The Shtick saved again

Following the federal government's decision not to pull the plug on community TV station C31, host of The Shtick, Henry Greener, says the program has been given a new lease on life

Henry Greener filming The Shtick.
Photo: Peter Haskin
Henry Greener filming The Shtick. Photo: Peter Haskin

AN 11th-hour licence renewal for Melbourne and Geelong community TV C31 has given a new lease on life to Jewish program The Shtick, according to producer and host Henry Greener.

Contacted by The AJN after last Tuesday’s announcement by Communications and Arts Minister Paul Fletcher – made only hours before C31 was to have faded to black on TV screens on June 30 – Greener was elated, as he prepared Sunday night’s edition.

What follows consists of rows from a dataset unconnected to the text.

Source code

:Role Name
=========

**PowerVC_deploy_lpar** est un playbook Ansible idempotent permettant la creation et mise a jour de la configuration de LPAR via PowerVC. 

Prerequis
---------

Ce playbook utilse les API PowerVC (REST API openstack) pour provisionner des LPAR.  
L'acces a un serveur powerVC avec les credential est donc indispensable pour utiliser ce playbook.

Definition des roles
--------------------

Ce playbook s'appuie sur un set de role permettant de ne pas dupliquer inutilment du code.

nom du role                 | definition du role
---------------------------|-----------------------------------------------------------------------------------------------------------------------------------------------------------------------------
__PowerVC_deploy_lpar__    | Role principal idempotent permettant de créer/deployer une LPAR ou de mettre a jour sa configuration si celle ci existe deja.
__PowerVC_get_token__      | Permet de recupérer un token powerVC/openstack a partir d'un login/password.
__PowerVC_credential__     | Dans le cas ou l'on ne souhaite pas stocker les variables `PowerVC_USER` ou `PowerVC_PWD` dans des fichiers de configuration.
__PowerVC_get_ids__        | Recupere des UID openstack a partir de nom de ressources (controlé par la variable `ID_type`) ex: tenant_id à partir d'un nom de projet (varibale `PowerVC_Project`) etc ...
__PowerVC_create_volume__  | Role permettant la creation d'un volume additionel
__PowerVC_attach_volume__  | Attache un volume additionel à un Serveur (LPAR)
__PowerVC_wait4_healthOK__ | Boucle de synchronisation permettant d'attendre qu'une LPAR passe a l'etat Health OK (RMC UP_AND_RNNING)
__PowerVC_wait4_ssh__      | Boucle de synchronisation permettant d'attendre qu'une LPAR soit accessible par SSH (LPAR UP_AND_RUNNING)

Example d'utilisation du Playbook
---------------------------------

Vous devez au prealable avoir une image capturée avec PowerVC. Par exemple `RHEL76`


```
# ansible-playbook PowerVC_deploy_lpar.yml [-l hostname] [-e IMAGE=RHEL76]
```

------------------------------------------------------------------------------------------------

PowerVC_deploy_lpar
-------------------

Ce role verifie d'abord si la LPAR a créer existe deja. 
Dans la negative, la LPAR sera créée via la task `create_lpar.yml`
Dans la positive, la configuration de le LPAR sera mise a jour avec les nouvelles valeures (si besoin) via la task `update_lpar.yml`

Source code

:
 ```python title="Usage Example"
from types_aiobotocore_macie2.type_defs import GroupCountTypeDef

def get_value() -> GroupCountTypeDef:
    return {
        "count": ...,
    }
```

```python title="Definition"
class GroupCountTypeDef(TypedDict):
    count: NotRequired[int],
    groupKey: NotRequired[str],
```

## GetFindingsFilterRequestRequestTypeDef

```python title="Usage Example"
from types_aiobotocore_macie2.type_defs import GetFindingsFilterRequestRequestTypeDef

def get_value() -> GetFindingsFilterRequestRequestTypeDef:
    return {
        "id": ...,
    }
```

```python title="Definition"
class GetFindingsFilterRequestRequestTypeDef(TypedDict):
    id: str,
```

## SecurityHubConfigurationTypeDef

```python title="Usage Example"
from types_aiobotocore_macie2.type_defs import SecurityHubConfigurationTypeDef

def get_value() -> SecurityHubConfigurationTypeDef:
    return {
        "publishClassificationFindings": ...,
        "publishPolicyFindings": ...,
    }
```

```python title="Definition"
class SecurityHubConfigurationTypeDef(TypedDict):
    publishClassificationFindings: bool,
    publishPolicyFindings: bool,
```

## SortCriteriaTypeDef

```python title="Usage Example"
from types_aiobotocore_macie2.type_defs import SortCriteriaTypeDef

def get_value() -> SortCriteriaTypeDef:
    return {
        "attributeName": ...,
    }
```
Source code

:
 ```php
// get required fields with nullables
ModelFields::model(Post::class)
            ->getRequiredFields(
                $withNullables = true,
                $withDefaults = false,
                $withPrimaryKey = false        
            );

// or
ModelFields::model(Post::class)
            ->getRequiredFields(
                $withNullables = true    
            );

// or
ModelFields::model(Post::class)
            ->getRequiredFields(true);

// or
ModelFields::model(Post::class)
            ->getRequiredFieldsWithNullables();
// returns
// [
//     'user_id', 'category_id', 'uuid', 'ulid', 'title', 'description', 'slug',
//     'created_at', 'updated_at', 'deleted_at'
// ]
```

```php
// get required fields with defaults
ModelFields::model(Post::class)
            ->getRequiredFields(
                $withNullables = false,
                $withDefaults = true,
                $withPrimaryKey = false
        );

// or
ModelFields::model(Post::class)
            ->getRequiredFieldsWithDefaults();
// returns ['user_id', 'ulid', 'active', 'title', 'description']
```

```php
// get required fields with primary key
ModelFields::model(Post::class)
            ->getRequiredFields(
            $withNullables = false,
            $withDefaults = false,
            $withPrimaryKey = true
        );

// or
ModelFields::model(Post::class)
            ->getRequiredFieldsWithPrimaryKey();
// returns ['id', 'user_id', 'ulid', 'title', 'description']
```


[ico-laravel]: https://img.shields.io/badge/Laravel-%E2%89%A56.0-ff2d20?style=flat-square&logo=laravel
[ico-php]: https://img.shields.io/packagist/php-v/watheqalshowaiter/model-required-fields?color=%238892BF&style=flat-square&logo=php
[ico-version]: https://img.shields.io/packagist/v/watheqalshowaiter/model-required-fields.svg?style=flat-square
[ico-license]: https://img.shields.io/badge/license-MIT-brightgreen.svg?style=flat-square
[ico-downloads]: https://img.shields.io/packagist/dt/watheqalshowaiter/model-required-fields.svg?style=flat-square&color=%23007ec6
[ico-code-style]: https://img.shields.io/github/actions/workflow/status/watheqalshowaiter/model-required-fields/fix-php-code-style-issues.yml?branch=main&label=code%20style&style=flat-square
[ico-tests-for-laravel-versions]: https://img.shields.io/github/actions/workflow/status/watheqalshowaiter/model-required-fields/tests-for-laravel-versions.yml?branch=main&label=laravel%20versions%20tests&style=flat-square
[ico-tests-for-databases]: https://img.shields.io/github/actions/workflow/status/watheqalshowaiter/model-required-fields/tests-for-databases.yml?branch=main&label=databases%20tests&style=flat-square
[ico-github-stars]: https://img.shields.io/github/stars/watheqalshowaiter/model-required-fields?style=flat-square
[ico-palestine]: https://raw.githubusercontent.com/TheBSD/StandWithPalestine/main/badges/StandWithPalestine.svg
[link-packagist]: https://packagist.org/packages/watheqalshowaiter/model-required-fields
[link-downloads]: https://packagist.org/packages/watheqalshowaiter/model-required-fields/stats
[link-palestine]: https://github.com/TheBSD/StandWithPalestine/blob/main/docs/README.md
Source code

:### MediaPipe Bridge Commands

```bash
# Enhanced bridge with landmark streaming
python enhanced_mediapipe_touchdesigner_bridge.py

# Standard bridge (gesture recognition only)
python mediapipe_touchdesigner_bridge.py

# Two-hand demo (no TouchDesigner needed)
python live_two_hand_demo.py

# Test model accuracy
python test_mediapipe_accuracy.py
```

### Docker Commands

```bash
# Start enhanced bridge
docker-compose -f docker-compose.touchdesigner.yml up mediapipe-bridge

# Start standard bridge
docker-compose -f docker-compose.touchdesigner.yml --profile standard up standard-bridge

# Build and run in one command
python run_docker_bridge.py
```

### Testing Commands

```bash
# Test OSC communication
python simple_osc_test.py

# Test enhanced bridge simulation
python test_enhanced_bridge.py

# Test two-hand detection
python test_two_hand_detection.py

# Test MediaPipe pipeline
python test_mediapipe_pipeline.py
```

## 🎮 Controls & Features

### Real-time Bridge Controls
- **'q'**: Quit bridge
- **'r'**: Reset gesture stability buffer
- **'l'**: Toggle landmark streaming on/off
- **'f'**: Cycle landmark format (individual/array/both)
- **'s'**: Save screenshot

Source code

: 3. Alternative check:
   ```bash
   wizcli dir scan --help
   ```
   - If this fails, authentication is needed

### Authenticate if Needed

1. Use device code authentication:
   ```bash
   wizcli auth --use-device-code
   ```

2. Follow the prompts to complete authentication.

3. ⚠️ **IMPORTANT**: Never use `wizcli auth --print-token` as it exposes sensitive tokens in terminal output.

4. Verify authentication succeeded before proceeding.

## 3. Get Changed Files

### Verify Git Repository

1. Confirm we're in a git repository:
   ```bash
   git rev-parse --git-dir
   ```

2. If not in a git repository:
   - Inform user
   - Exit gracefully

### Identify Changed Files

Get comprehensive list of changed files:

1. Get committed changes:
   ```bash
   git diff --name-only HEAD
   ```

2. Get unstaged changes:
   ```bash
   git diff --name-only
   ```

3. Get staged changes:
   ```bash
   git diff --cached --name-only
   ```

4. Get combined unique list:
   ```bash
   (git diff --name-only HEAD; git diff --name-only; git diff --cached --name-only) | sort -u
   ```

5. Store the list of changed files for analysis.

He said a continued TV presence meant The Shtick, which has been part of a Jewish TV presence since the channel’s inception 26 years ago, would receive ongoing support from sponsors who would almost certainly not have remained if the program went online-only. The show is now also on Facebook and YouTube.

After former federal ALP leader Bill Shorten, who appeared on ABC-TV’s Q&A with Fletcher on Monday night, said he wanted to “put in a plea” to save community TV, the minister immediately confirmed C31’s stay of execution, pledging to help with the transition.

Last Tuesday, Fletcher released a statement describing the reprieve as “the final extension [which] will allow … all the necessary steps to complete the transition” online, adding he has received written assurances from C31 and from C44 in Adelaide, Australia’s last two community TV channels, that they will leave the airwaves this time next year.

It is C31’s sixth reprieve since 2014 when then communications minister Malcolm Turnbull signalled a policy of transitioning Australia’s community TV channels exclusively to the internet, but the federal government has never been specific about why community TV should leave the airwaves and what is intended for the vacated spectrum, with Fletcher stating only that the government “continues to examine the potential options”.

But Greener was emphatic, telling The AJN, “The thing about this victory is that it will sustain community TV for another 12 months at least,” adding that the government “can’t justify taking us off the spectrum”.

Before the deadline extension, C31 general manager Shane Dunlop said the channel has so far not been able to come up with a financial model to transition away from TV, and these problems have been magnified by the COVID-19 crisis. Forcing it off the air now could terminate it altogether, he predicted.